Brief: From the first line to the last, please reproduce the material exactly, skipping the pictures.

Data excerpts:
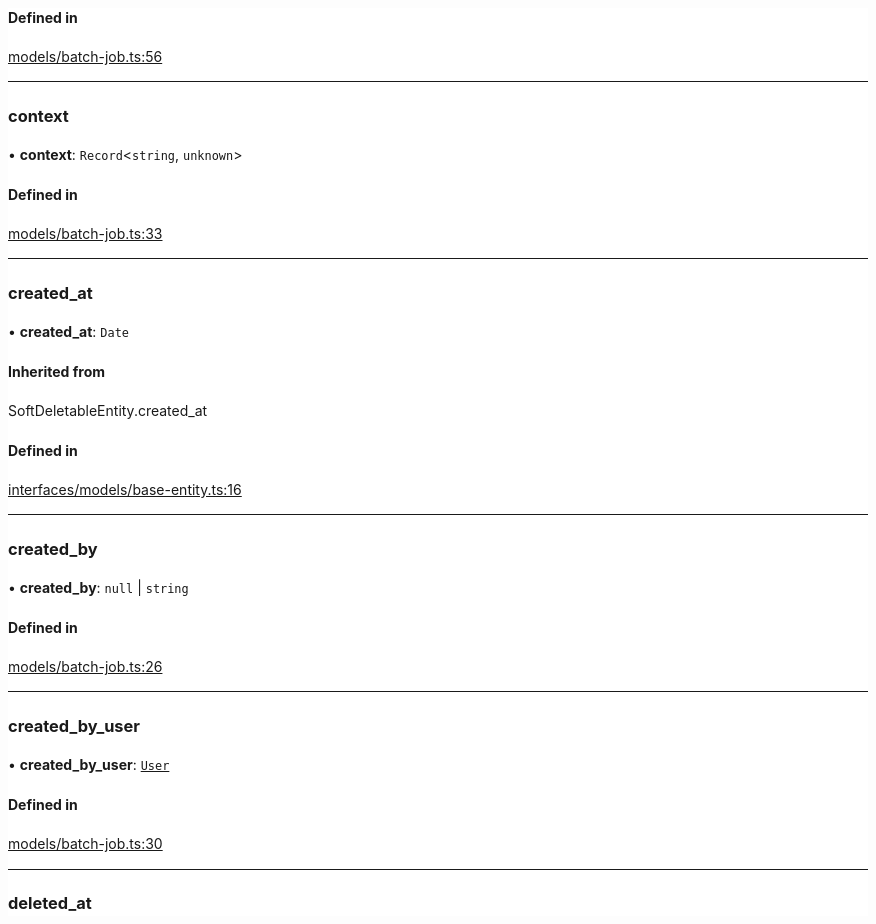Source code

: #### Defined in

[models/batch-job.ts:56](https://github.com/medusajs/medusa/blob/da7ea8c5d/packages/medusa/src/models/batch-job.ts#L56)

___

### context

• **context**: `Record`<`string`, `unknown`\>

#### Defined in

[models/batch-job.ts:33](https://github.com/medusajs/medusa/blob/da7ea8c5d/packages/medusa/src/models/batch-job.ts#L33)

___

### created\_at

• **created\_at**: `Date`

#### Inherited from

SoftDeletableEntity.created\_at

#### Defined in

[interfaces/models/base-entity.ts:16](https://github.com/medusajs/medusa/blob/da7ea8c5d/packages/medusa/src/interfaces/models/base-entity.ts#L16)

___

### created\_by

• **created\_by**: ``null`` \| `string`

#### Defined in

[models/batch-job.ts:26](https://github.com/medusajs/medusa/blob/da7ea8c5d/packages/medusa/src/models/batch-job.ts#L26)

___

### created\_by\_user

• **created\_by\_user**: [`User`](User.md)

#### Defined in

[models/batch-job.ts:30](https://github.com/medusajs/medusa/blob/da7ea8c5d/packages/medusa/src/models/batch-job.ts#L30)

___

### deleted\_at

Response to the exercise:
Source code

: #### Defined in

[models/batch-job.ts:56](https://github.com/medusajs/medusa/blob/da7ea8c5d/packages/medusa/src/models/batch-job.ts#L56)

___

### context

• **context**: `Record`<`string`, `unknown`\>

#### Defined in

[models/batch-job.ts:33](https://github.com/medusajs/medusa/blob/da7ea8c5d/packages/medusa/src/models/batch-job.ts#L33)

___

### created\_at

• **created\_at**: `Date`

#### Inherited from

SoftDeletableEntity.created\_at

#### Defined in

[interfaces/models/base-entity.ts:16](https://github.com/medusajs/medusa/blob/da7ea8c5d/packages/medusa/src/interfaces/models/base-entity.ts#L16)

___

### created\_by

• **created\_by**: ``null`` \| `string`

#### Defined in

[models/batch-job.ts:26](https://github.com/medusajs/medusa/blob/da7ea8c5d/packages/medusa/src/models/batch-job.ts#L26)

___

### created\_by\_user

• **created\_by\_user**: [`User`](User.md)

#### Defined in

[models/batch-job.ts:30](https://github.com/medusajs/medusa/blob/da7ea8c5d/packages/medusa/src/models/batch-job.ts#L30)

___

### deleted\_at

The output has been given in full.